*About this exercise:* Could you copy each line of the listing below that has the word "center"?

*The data:*
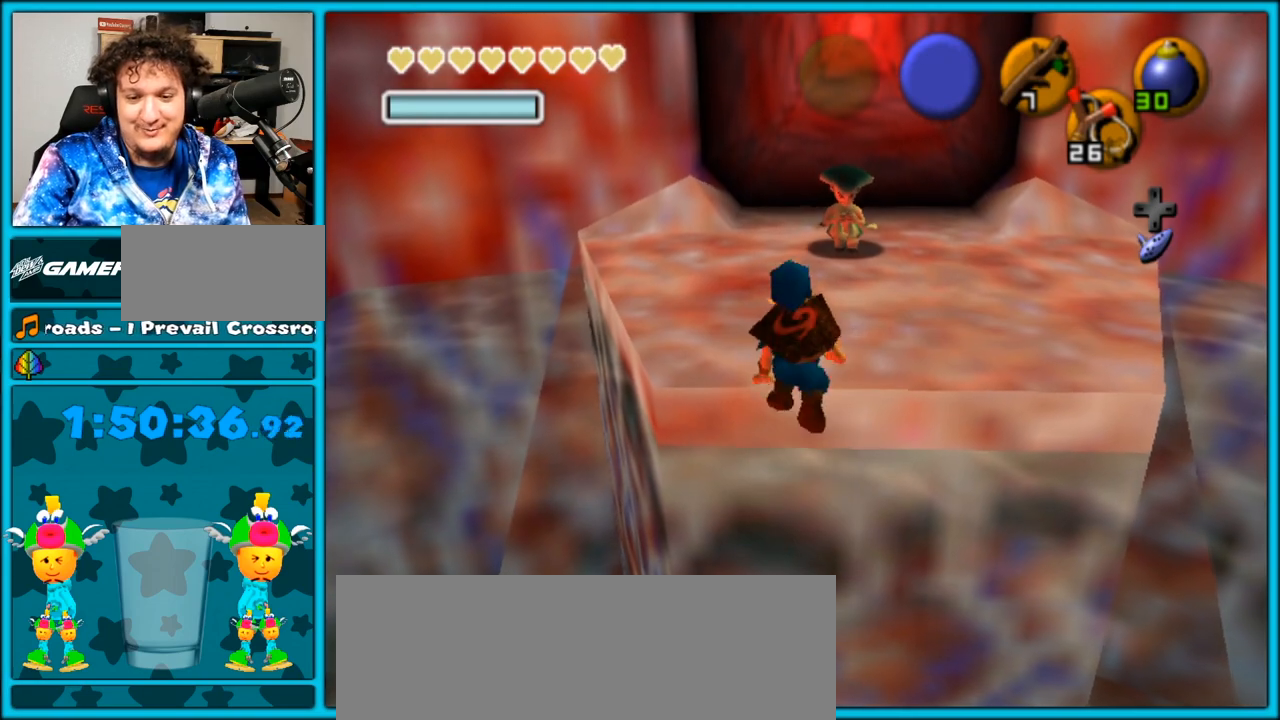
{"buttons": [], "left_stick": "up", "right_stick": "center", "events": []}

==

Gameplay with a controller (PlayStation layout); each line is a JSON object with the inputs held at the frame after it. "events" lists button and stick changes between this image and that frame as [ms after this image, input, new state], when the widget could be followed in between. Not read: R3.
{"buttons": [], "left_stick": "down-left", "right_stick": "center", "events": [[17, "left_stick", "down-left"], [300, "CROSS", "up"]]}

*Answer section:*
{"buttons": [], "left_stick": "up", "right_stick": "center", "events": []}
{"buttons": [], "left_stick": "down-left", "right_stick": "center", "events": [[17, "left_stick", "down-left"], [300, "CROSS", "up"]]}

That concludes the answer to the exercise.